§ **Stored data entries**:
[Start of Attachment]

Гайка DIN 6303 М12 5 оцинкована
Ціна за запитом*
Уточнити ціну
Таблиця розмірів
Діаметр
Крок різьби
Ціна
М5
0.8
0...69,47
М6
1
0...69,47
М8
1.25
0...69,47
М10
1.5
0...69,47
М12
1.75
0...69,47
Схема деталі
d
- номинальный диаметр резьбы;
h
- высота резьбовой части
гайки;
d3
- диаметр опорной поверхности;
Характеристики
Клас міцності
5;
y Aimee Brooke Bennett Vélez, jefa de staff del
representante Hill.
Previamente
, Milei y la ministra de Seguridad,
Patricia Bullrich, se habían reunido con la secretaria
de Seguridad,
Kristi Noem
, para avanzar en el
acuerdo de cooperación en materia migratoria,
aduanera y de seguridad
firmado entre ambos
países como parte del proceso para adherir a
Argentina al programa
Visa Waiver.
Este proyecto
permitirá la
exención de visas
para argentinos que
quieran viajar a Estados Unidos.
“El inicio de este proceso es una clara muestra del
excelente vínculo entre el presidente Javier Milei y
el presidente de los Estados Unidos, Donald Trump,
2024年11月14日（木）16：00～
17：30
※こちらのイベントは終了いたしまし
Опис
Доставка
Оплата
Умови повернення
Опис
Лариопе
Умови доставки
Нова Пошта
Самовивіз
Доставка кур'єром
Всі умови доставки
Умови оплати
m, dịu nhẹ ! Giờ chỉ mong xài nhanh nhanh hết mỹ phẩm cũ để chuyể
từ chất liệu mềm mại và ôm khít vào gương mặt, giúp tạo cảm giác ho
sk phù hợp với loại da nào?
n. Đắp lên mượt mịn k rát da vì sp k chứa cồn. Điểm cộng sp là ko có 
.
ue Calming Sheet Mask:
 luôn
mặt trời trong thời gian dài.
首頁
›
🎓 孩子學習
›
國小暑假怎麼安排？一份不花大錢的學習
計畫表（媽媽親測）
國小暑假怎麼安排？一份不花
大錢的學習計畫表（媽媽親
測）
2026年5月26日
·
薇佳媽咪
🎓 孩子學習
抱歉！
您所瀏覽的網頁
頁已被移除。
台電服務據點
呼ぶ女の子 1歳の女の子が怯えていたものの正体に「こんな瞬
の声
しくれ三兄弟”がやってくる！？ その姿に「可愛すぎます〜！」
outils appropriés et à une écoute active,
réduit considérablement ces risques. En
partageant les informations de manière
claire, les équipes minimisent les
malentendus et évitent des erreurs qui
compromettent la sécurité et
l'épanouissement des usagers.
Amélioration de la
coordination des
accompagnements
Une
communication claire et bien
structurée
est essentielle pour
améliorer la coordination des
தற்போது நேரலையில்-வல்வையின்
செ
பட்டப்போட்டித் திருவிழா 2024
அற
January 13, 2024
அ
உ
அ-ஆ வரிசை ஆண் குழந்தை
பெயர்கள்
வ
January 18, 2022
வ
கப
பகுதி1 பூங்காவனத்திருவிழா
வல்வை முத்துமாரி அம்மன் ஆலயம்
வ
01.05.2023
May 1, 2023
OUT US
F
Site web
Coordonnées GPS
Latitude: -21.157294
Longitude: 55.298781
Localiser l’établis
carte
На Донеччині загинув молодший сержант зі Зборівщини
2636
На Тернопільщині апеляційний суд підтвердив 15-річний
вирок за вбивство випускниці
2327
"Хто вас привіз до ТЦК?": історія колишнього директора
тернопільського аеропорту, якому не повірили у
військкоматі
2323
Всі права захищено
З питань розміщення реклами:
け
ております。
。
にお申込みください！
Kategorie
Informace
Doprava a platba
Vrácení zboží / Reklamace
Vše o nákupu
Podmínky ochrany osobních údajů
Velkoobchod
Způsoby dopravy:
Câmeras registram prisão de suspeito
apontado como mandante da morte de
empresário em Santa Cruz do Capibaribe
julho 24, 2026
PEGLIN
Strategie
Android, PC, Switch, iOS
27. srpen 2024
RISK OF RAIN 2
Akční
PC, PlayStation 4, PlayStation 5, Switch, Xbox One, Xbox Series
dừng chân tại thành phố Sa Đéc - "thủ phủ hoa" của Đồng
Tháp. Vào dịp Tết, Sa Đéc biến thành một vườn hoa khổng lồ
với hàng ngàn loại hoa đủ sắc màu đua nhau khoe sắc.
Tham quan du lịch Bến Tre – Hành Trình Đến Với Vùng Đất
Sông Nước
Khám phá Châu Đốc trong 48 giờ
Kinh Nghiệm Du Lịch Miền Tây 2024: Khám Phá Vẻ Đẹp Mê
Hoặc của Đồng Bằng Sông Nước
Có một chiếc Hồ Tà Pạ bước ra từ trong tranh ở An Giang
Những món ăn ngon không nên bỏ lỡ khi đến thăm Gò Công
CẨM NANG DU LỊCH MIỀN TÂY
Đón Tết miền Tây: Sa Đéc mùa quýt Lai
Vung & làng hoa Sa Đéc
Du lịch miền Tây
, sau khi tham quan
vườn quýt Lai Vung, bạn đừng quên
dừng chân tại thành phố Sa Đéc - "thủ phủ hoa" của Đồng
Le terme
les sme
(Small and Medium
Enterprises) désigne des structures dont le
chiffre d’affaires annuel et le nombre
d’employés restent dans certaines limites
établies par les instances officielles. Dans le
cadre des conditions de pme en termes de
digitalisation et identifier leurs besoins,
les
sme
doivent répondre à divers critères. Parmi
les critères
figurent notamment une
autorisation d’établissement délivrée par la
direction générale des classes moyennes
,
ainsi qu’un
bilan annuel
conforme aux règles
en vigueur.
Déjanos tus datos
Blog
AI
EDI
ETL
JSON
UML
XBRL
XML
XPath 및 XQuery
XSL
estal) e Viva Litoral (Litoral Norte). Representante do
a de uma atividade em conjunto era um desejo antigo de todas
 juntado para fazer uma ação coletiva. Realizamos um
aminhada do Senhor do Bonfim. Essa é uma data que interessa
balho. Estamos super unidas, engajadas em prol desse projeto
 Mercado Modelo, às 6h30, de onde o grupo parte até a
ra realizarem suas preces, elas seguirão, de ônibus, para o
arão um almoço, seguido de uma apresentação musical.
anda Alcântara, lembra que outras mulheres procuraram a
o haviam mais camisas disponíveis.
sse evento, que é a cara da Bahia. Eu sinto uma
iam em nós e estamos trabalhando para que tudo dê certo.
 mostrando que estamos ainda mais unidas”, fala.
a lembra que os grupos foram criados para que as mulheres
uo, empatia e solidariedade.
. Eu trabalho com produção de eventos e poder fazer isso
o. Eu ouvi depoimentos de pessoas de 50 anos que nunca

[End of Attachment]

§ **TRY IT**:
Write out the lines above from the one containing "en vigueur." through the last, exactly as they are.

§ **TASK ANSWER**:
en vigueur.
Déjanos tus datos
Blog
AI
EDI
ETL
JSON
UML
XBRL
XML
XPath 및 XQuery
XSL
estal) e Viva Litoral (Litoral Norte). Representante do
a de uma atividade em conjunto era um desejo antigo de todas
 juntado para fazer uma ação coletiva. Realizamos um
aminhada do Senhor do Bonfim. Essa é uma data que interessa
balho. Estamos super unidas, engajadas em prol desse projeto
 Mercado Modelo, às 6h30, de onde o grupo parte até a
ra realizarem suas preces, elas seguirão, de ônibus, para o
arão um almoço, seguido de uma apresentação musical.
anda Alcântara, lembra que outras mulheres procuraram a
o haviam mais camisas disponíveis.
sse evento, que é a cara da Bahia. Eu sinto uma
iam em nós e estamos trabalhando para que tudo dê certo.
 mostrando que estamos ainda mais unidas”, fala.
a lembra que os grupos foram criados para que as mulheres
uo, empatia e solidariedade.
. Eu trabalho com produção de eventos e poder fazer isso
o. Eu ouvi depoimentos de pessoas de 50 anos que nunca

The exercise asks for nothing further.